TASK STATEMENT:
Please go through the records below and return every line holding the word "running".

Collected data:

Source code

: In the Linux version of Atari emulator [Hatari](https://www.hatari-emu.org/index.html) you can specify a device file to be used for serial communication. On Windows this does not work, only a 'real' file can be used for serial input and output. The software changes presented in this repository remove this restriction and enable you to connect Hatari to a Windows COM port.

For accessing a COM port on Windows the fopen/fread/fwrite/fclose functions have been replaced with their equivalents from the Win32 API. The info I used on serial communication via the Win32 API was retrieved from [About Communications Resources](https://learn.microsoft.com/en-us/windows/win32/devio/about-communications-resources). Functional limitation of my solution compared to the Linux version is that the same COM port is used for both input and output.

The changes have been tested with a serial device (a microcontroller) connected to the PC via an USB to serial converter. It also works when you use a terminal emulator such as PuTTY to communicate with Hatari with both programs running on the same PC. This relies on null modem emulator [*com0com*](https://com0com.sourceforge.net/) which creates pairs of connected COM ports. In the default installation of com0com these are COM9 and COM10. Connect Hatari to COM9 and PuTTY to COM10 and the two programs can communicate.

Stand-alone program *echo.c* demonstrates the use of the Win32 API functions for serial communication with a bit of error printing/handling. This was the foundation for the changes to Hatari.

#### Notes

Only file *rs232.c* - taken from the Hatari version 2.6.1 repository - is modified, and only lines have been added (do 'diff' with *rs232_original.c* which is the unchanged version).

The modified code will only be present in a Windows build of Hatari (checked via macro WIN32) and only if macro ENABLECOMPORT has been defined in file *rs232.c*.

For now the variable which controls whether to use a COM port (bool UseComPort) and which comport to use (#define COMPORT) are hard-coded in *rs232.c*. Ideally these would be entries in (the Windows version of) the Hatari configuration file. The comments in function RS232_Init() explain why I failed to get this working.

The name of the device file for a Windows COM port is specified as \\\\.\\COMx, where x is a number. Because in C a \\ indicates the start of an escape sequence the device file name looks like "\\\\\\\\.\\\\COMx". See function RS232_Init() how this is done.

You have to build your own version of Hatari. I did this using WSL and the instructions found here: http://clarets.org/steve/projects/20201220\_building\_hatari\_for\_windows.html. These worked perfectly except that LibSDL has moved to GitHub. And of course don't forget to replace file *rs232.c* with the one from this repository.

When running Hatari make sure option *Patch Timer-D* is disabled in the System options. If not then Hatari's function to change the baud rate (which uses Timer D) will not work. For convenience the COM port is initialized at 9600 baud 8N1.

RESULT OF THE TASK:
The changes have been tested with a serial device (a microcontroller) connected to the PC via an USB to serial converter. It also works when you use a terminal emulator such as PuTTY to communicate with Hatari with both programs running on the same PC. This relies on null modem emulator [*com0com*](https://com0com.sourceforge.net/) which creates pairs of connected COM ports. In the default installation of com0com these are COM9 and COM10. Connect Hatari to COM9 and PuTTY to COM10 and the two programs can communicate.
When running Hatari make sure option *Patch Timer-D* is disabled in the System options. If not then Hatari's function to change the baud rate (which uses Timer D) will not work. For convenience the COM port is initialized at 9600 baud 8N1.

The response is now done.